Prof. Yan Luo as the PI officially awarded a NSF grant for Secure Data Architecture on Sep. 3, 2015


Title: CICI: Secure Data Architecture: STREAMS: Secure Transport and REsearch Architecture for Monitoring Stroke Recovery
Award #: 1547428
Investigator(s): Yan Luo Yan_Luo@uml.edu (PI), Martin Margala (Co-PI), Xinwen Fu (Co-PI), Yu Cao (Co-PI)
Amount: $499,858.00

Abstract

The rehabilitation of stroke patients is a long but critical process for their long-term wellness. Monitoring patients with wearable sensors and web cameras can support at-home rehabilitation by reducing the risk of events such as accidental falls and inappropriate dietary intake. Such sensor-generated live data streams about patient status and activities are processed at data centers for real-time analytics, helping healthcare professionals to respond to patients' needs quickly and effectively. Since the data streams may contain electronic Protected Health Information (ePHI), they must be protected so that transmission and usage conform to security and privacy regulations, such as Health Insurance Portability and Accountability Act (HIPAA) and applicable state laws. Therefore, it is important to investigate advanced networking and computing technologies to meet these security requirements, which are critical for bringing sensors and data analytics from research to clinical environments.

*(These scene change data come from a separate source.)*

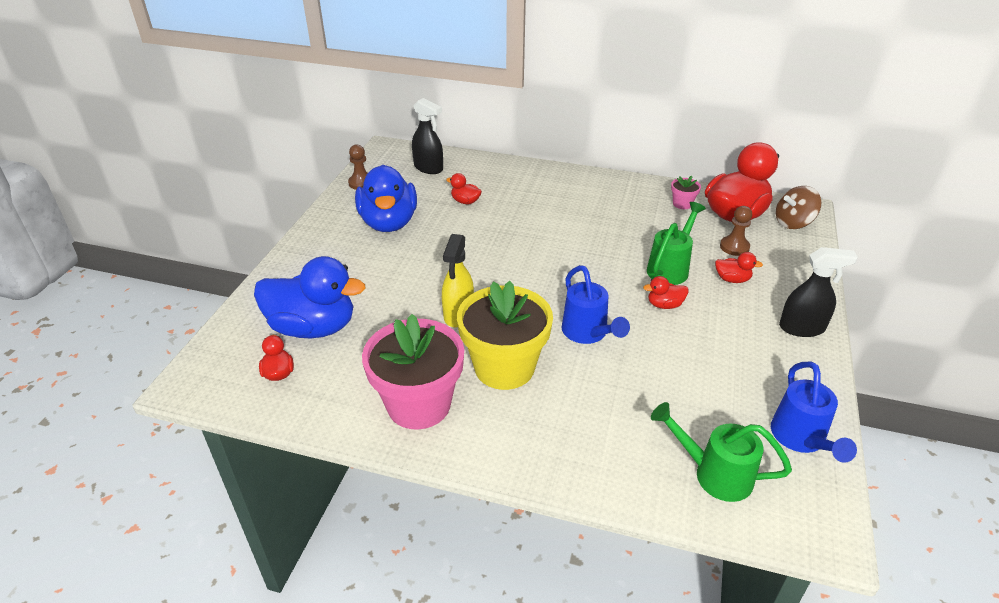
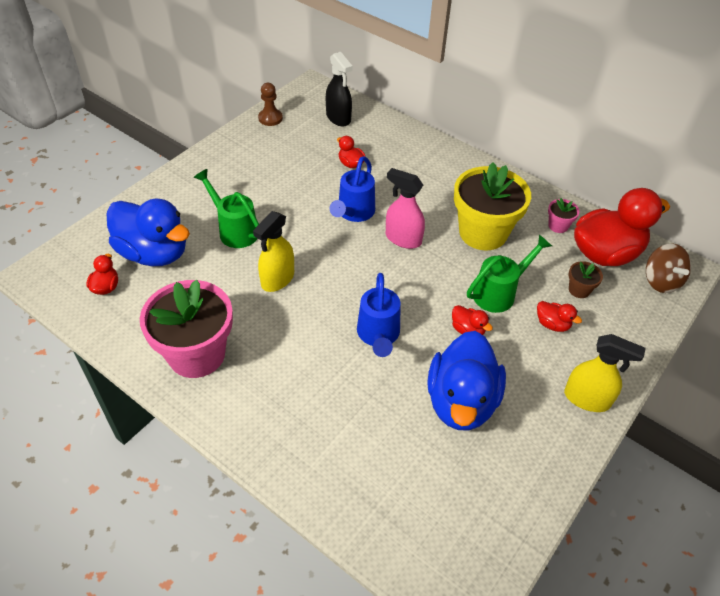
camera: 20 degrees right, 10 degrees up
(389, 222) = (271, 167): blue duck -> blue duck (461, 402)
(504, 367) = (285, 344): yellow flower pot -> yellow flower pot (483, 233)
(555, 249) = (403, 239): none -> pink spray bottle
(664, 305) = (467, 330): red duck -> red duck turned 150 degrees counterclockwise
(714, 474) = (403, 511): green watering can -> green watering can (234, 230)
(734, 247) = (579, 290): brown pawn -> brown flower pot
(793, 223) = (661, 281): brown spinning top -> brown spinning top turned 105 degrees counterclockwise
(801, 439) = (505, 509): blue watering can -> blue watering can (354, 213)
(802, 328) = (587, 399): black spray bottle -> yellow spray bottle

This research plans to address the security challenges in transferring and processing patient related sensor data by developing a Secure Transport and REsearch Architecture for Monitoring Stroke Recovery (STREAMS), a technical proof-of-concept implementation, to secure end-to-end sensor data streams using secure software defined networking and elastic compute and storage resources. STREAMS will be the first prototype of a secure network architecture to provide advanced data analytics-based healthcare to stroke patients in a realistic clinical environment. This project addresses issues in securing heterogeneous sensory ePHI patient data. It captures the workflows of patient data analysis and defines a role-based security enforcement framework to apply access policies. A Secure SDN controller will be designed to authenticate, identify, and direct encrypted data streams to ensure the data streaming over the network are HIPAA compliant, provide guidance in provisioning of compute resources at the cloud, and apply the most appropriate decryption algorithms based on the role of users, priority, types and source of the sensor data stream, as well as network conditions. A generalizable secure hardware and software architecture collects, encrypts, decrypts, stores, transports, analyzes, and maintains the integrity and availability of the data from these multimodal sensors to enable them to be fused using analytics algorithms to learn about patient activities that are highly relevant to stroke recovery. The highly interdisciplinary project team consists of healthcare professionals, medical researchers, computer scientists, IT staff, engineering staff, and industrial partners.